China has responded by tightening its import strategy and drawing more heavily on domestic inventories. Authorities have encouraged domestic production, restricted fuel exports, and issued additional import quotas to secure discounted supplies, particularly from Russia and Iran.

At the same time, seaborne crude imports are expected to fall to around 6.4–7.5 million barrels per day in May—potentially the weakest level in nearly a decade—following a sharp 20% year-on-year decline in April. This reflects both weaker demand and deliberate stock management by refiners.

Industry estimates suggest refiners have been drawing on commercial inventories at a pace of roughly 1 million barrels per day in recent weeks, reducing reliance on fresh imports. Stockpiles, which peaked near 1.25 billion barrels earlier this year, are now being gradually worked down rather than aggressively replenished.

Refining economics remain under pressure, with margins weakening due to government-controlled fuel prices that limit how much refiners can pass on higher input costs. Analysts estimate losses of roughly 600 to 1,300 yuan per metric ton of crude processed, depending on feedstock quality.

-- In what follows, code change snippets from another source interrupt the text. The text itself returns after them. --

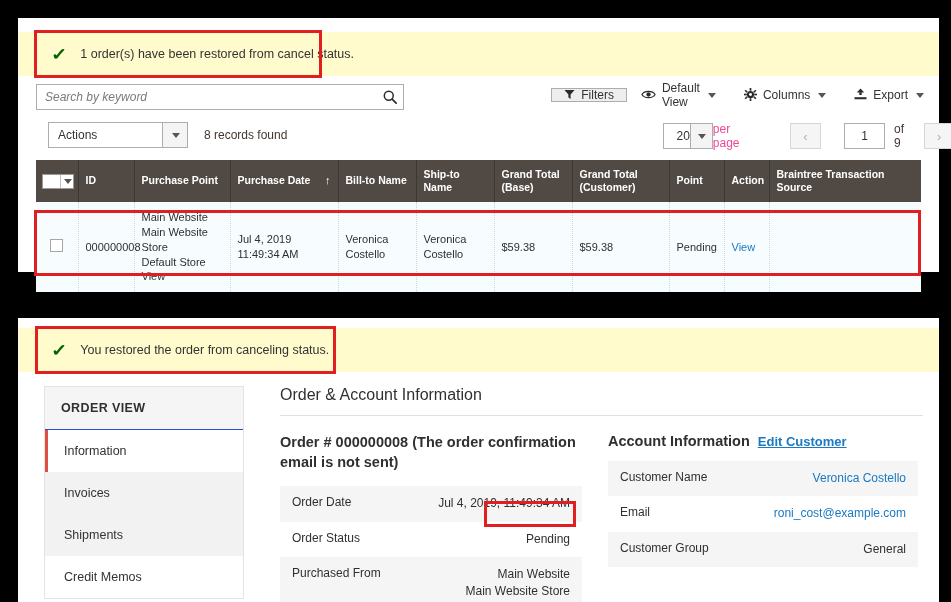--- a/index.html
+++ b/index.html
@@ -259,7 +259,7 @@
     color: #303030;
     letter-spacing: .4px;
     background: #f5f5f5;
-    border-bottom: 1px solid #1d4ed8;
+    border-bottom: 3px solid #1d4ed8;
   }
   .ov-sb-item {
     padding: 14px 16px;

Major state-owned refiners such as Sinopec and large private processors are expected to keep throughput constrained into June. Smaller independent refiners, often referred to as “teapots,” are also facing increasing pressure to cut output despite earlier policy guidance encouraging stable production.

Demand weakness is particularly visible in transport fuels. Gasoline and diesel inventories are reportedly at multi-year highs, while structural shifts such as electrification and increased public transport use are reducing long-term consumption growth in the sector.

Analysts say China’s strategy reflects a calculated balancing act: managing refining losses and inventory levels while maintaining supply security during a period of volatile global oil markets and uneven domestic demand recovery.